## Exercise prompt
Could you copy every classification line from all the data below word for word, leaving the pictures out?

Extracted records:
** START **

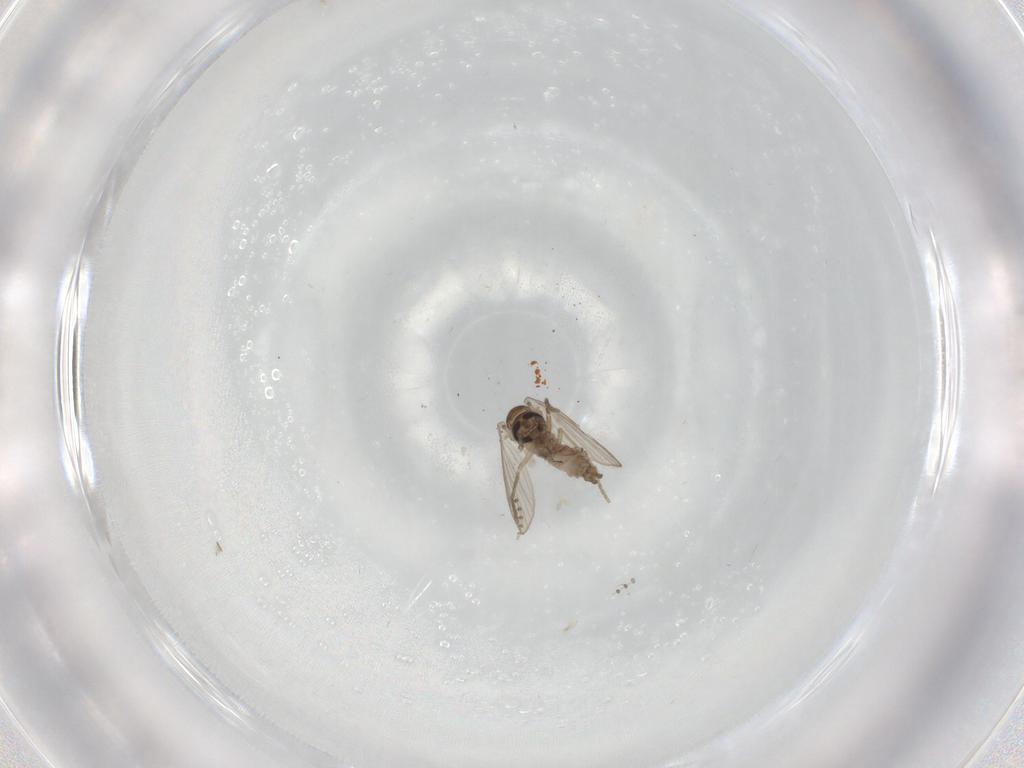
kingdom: Animalia
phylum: Arthropoda
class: Insecta
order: Diptera
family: Psychodidae
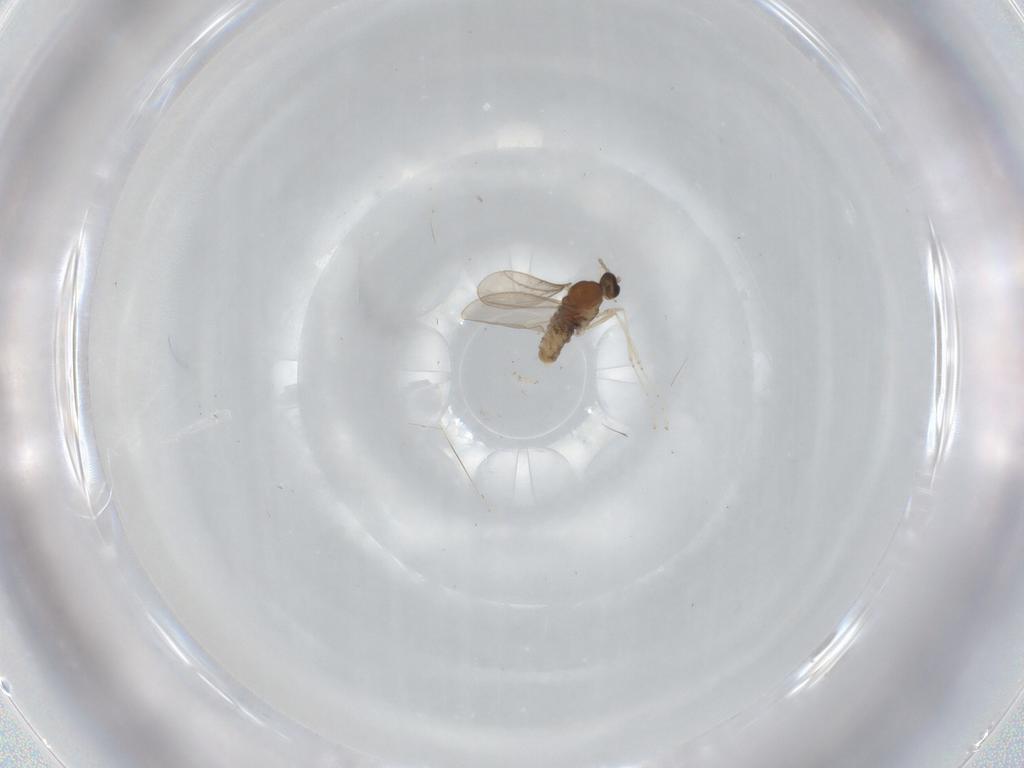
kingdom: Animalia
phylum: Arthropoda
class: Insecta
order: Diptera
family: Cecidomyiidae
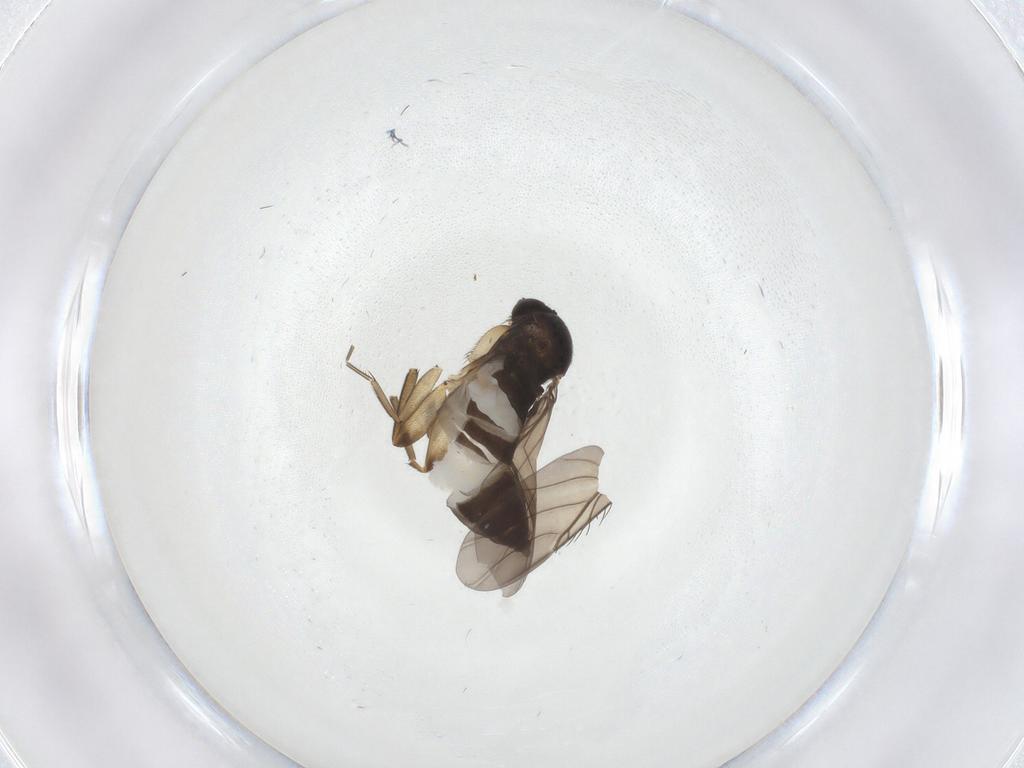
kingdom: Animalia
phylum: Arthropoda
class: Insecta
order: Diptera
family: Phoridae
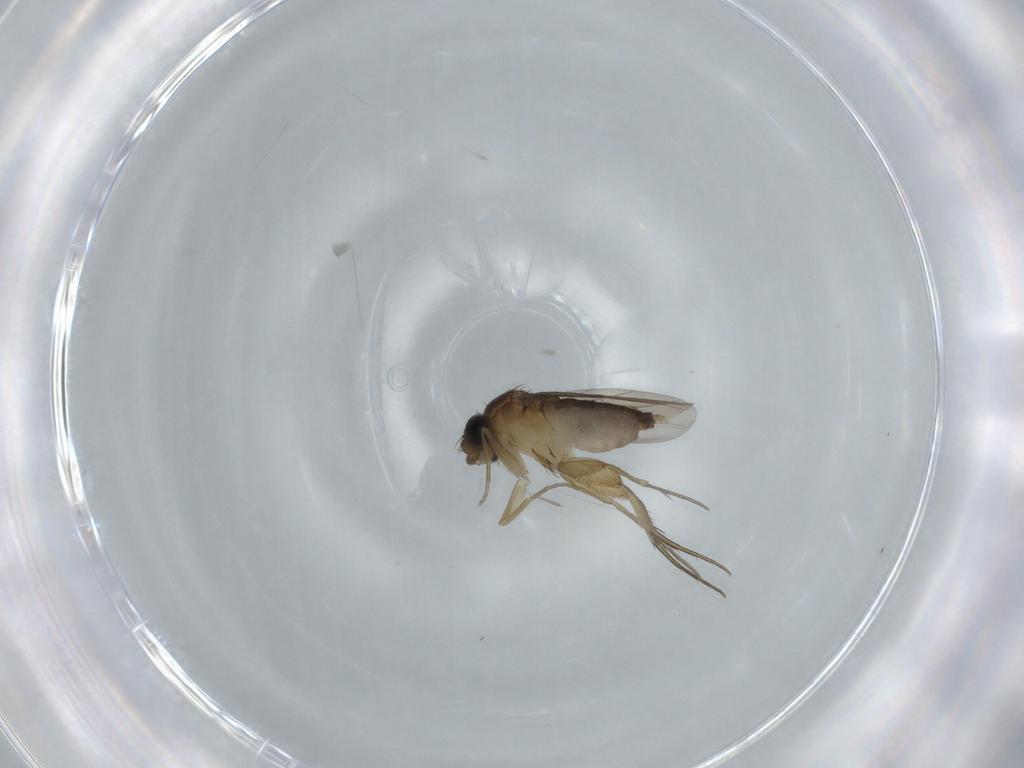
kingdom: Animalia
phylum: Arthropoda
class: Insecta
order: Diptera
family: Phoridae
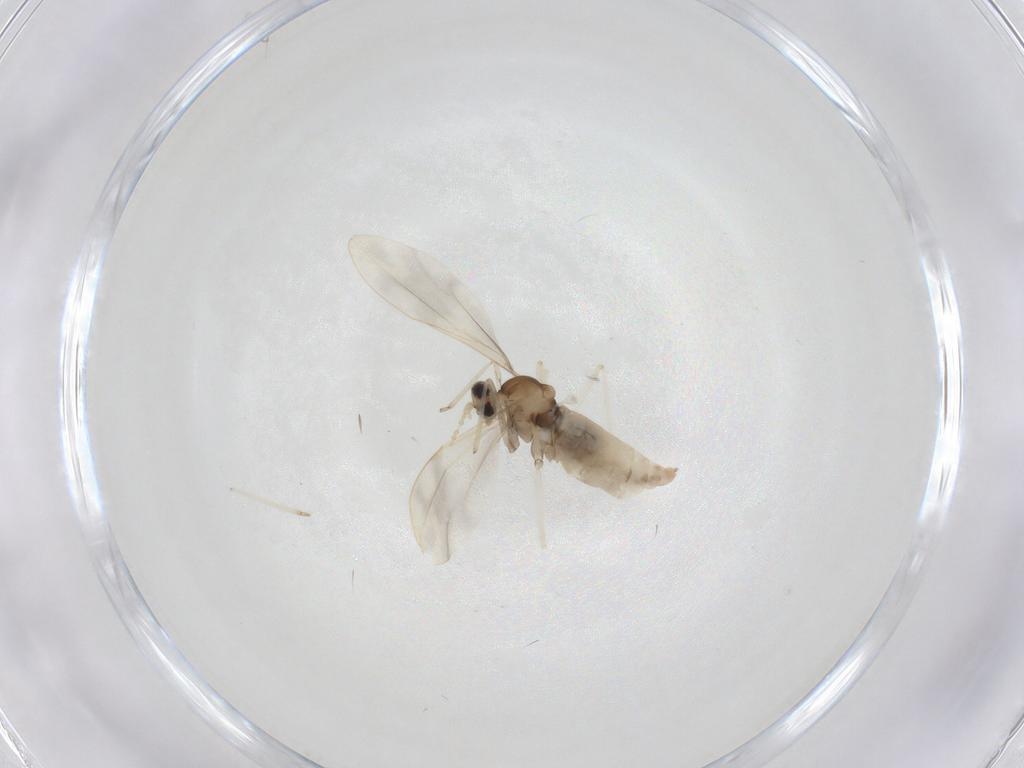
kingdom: Animalia
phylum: Arthropoda
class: Insecta
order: Diptera
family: Cecidomyiidae
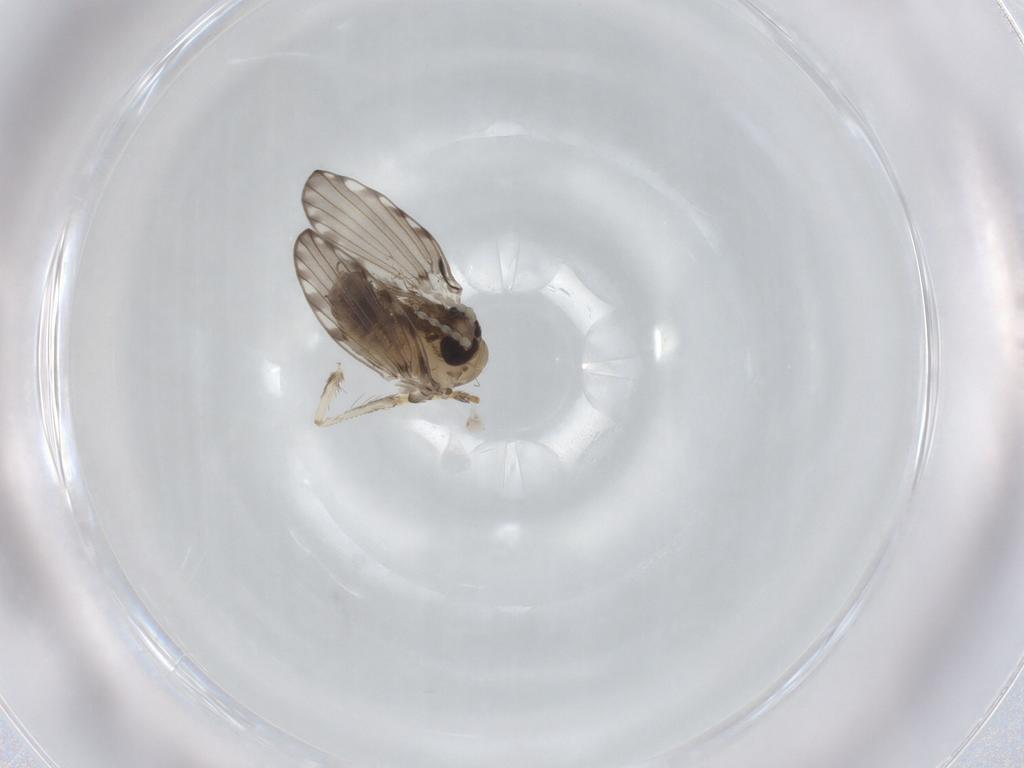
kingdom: Animalia
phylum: Arthropoda
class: Insecta
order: Diptera
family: Psychodidae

** END **

## Complete response
kingdom: Animalia
phylum: Arthropoda
class: Insecta
order: Diptera
family: Psychodidae
kingdom: Animalia
phylum: Arthropoda
class: Insecta
order: Diptera
family: Cecidomyiidae
kingdom: Animalia
phylum: Arthropoda
class: Insecta
order: Diptera
family: Phoridae
kingdom: Animalia
phylum: Arthropoda
class: Insecta
order: Diptera
family: Phoridae
kingdom: Animalia
phylum: Arthropoda
class: Insecta
order: Diptera
family: Cecidomyiidae
kingdom: Animalia
phylum: Arthropoda
class: Insecta
order: Diptera
family: Psychodidae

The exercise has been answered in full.